Violence rocked most parts of Mombasa mainland as rowdy youths engaged hundreds of riot police in running battles that saw one man shot on the head and scores injured. Sounds of teargas, gunshots and burning tyres filled parts of Maweni, Kisauni, Bombolulu and Changamwe as GSU, AP and regular police battled crowds headed for Makadara grounds for a protest rally. Protesters in Kuresoi burnt several houses at Karirikania farm, as hundreds others flashed twigs placards at Keringet, Olenguruone and Kiptagich trading centres.
Like other political hotbeds in Africa, ethnical affiliations played a major part in this election although analysts in Kenya say that Odinga’s support transcends across ethnic divide. Odinga is Luo and Mwai Kibaki is Kikuyu. Both men come from ethnic groups which believe that it is now their turn after decades of being sidelined by ex-president Arap Moi, a Kalenjin. This writer does not believe ethnic group is an issue in African politics, but politicians make it one for expediency and their own political gains. Unfortunately, innocent people from different ethnic groups often fall victim to political machinations which rarely benefit them personally. However, ethnic group motivated or not, the reality is that the contentious Kenyan election has claimed hundreds of lives already. Comparatively, more people have died in this country than in Zimbabwe, the West’s most hated African country during that country’s past elections.

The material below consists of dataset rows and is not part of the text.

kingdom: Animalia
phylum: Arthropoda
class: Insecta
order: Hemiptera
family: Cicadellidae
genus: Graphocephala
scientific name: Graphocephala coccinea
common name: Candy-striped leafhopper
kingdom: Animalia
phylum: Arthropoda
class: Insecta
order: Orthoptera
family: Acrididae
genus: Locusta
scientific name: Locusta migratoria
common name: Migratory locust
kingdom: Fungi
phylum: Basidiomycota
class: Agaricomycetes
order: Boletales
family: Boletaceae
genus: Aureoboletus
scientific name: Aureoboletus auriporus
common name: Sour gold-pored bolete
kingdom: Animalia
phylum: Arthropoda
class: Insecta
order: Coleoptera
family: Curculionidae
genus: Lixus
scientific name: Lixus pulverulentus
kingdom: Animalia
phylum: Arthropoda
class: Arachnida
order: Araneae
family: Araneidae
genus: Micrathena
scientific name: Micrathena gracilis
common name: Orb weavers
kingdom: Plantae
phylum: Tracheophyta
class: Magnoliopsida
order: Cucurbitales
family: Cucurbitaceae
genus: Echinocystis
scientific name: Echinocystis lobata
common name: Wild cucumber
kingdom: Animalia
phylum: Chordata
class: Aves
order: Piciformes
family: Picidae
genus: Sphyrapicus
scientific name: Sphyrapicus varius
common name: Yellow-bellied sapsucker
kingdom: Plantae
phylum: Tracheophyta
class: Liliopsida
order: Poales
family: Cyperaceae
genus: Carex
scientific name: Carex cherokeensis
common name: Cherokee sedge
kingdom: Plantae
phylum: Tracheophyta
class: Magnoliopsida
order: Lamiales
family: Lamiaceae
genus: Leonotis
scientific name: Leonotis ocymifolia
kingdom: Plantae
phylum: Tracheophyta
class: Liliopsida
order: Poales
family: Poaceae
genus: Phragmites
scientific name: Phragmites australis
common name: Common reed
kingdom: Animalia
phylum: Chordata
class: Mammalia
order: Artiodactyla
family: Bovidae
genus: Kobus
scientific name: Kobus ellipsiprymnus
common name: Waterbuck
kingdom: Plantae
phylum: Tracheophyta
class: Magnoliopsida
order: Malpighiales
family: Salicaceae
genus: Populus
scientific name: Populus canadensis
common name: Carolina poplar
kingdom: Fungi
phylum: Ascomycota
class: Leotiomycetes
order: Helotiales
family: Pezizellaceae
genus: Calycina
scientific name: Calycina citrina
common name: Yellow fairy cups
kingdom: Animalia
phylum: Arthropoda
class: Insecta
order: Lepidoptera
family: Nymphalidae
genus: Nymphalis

I am personally sceptical of the effectiveness of sanctions on regime change. I believe that sanctions can only effectively achieve their political objective if they are properly coordinated multilaterally, and are the only justified means of effecting radical change of policy. If applied alone in the absence of many other factors, as happened elsewhere, sanctions will be doomed to fail. In most cases sanctions only serve to empower dictators by giving them new draconian powers (laws) to suppress their subjects even further. Sanctions are widely used by pathological dictatorial regimes as an alibi for increased repression against their own people. Most unfortunately, the majority innocent civilian population in Zimbabwe today is silently suffering dearly as a result of the dreadful sanctions regime.